RIGO DIAZ ’89 can’t get enough of listening to USC students talk about their lives, especially Latino students. He understands their experiences all too well, because he was once one of them.
His single mom, a dancer, raised him and his three siblings with the help of welfare and food stamps. By the time he’d graduated from high school, the Diazes had moved 17 times across East Los Angeles and the San Gabriel Valley.
Diaz knows that he would never have become a Trojan if it hadn’t been for two forces: his mother, who pushed for his education, and the USC Latino Alumni Association (LAA)—founded 40 years ago as the Mexican American Alumni Association—which provided him with a scholarship. At USC, Diaz walked on to the football team and majored in business. He formed lifelong friendships with Trojans from all walks of life, and it was through his roommate that he met his wife, Kim.
With a successful real estate business of his own, a grateful Diaz now gives back. He serves on the LAA’s board and co-chairs an endowment initiative that aims to raise $3 million for scholarships for USC Latino students.
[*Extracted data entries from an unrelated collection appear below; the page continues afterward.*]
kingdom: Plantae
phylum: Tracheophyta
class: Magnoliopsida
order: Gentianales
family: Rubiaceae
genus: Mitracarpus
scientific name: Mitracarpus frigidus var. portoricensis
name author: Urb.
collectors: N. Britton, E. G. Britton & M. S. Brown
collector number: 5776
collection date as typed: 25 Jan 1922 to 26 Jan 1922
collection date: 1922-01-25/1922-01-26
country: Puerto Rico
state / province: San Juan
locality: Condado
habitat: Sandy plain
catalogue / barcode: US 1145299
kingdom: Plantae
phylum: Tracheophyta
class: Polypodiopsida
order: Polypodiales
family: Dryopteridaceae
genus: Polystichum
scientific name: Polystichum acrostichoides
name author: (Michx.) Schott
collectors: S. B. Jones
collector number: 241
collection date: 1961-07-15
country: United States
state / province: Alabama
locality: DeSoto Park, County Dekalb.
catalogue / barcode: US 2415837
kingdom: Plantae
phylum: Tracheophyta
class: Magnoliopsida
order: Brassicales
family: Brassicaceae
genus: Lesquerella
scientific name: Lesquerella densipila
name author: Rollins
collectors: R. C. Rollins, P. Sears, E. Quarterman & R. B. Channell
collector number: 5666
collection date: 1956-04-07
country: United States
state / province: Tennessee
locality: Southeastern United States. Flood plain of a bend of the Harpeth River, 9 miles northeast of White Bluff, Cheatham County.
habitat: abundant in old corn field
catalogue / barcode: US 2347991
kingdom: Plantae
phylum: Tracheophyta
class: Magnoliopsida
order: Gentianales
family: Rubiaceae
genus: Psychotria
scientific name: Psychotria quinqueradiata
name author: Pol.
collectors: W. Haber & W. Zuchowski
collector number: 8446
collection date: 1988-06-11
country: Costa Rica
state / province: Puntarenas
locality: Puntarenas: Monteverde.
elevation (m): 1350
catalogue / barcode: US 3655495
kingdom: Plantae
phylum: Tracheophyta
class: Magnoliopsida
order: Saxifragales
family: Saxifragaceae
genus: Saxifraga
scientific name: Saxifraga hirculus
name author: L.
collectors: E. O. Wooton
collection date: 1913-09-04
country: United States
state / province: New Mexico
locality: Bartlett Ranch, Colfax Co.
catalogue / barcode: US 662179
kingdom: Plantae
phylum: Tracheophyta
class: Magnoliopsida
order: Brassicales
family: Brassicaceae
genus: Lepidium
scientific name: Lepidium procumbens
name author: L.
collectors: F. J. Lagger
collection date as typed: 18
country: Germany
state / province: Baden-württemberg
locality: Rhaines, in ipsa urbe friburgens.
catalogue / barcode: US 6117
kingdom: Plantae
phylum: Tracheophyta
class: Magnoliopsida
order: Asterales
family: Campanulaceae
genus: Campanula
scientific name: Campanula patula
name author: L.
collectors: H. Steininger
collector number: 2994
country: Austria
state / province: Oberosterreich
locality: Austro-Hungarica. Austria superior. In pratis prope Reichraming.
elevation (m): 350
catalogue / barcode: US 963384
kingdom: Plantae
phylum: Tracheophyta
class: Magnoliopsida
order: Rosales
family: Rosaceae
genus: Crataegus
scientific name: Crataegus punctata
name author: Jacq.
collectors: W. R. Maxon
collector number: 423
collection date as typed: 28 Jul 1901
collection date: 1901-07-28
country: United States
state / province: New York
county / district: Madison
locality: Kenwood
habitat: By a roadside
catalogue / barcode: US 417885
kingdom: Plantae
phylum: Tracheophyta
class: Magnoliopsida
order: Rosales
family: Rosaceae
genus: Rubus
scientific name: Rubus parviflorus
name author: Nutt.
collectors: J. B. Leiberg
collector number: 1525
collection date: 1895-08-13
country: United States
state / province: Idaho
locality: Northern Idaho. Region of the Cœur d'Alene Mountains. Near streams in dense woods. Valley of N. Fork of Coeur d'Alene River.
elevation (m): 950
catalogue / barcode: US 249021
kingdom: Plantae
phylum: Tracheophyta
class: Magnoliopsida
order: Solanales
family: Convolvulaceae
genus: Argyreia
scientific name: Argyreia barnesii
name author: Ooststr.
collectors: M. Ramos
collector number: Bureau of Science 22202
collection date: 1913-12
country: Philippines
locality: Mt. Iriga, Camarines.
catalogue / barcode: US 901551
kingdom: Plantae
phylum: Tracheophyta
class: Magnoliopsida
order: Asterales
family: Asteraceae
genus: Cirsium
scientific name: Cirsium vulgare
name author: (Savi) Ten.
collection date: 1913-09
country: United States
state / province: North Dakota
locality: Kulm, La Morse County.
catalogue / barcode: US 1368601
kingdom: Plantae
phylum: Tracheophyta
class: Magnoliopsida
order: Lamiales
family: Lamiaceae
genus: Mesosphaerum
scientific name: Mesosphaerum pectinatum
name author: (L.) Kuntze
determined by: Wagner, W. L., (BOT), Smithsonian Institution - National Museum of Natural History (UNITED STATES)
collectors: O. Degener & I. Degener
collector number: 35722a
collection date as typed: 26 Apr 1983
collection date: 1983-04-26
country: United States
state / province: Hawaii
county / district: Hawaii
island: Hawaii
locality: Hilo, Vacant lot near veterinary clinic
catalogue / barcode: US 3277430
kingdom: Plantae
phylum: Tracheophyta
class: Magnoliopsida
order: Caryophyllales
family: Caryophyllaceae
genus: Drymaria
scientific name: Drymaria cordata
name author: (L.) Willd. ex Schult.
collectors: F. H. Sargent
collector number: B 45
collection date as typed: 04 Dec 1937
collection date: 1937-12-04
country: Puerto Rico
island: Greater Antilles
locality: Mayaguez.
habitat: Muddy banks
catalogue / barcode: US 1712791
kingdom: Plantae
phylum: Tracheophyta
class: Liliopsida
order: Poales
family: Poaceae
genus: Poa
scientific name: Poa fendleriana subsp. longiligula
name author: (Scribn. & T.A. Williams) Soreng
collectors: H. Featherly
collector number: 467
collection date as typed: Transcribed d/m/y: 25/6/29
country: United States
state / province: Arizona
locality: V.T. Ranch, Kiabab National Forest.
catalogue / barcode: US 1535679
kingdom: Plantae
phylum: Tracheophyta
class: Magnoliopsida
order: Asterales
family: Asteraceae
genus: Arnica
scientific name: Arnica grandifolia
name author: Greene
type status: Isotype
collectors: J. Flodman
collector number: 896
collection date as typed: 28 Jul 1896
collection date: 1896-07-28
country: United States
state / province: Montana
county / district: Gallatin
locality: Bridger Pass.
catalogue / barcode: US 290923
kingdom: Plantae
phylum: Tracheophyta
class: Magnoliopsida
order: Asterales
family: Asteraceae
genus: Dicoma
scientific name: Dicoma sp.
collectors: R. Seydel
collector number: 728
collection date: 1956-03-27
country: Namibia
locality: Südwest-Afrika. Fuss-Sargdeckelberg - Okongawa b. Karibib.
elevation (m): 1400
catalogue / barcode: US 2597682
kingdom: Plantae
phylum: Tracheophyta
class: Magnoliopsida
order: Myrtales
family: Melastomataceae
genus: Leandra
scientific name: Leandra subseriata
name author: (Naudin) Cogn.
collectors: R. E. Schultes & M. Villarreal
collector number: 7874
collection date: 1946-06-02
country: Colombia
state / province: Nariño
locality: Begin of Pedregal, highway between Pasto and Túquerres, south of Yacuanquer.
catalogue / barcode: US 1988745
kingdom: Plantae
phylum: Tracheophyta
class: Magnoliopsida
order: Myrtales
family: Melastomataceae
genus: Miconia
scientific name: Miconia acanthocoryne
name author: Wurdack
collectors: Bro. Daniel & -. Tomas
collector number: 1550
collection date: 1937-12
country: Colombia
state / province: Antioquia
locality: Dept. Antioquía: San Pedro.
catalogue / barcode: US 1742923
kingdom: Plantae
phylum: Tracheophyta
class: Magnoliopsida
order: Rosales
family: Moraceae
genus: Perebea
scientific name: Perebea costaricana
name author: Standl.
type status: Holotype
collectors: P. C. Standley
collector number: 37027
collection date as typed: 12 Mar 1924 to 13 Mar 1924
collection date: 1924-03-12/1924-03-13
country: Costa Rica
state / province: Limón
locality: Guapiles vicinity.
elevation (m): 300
In March, at LAA’s 40th anniversary scholarship gala, several of these students told the alumni and others in attendance how the scholarships enabled them to go to college. “When you’re there,” Diaz says, “it’s emotional because you hear what these kids do, and have to go through, to get to USC.”
Diaz vows to keep rallying other Trojans to support tomorrow’s students. “It is absolutely essential to pay it forward,” he says. “There have got to be more of these stories, and the only way is to help.”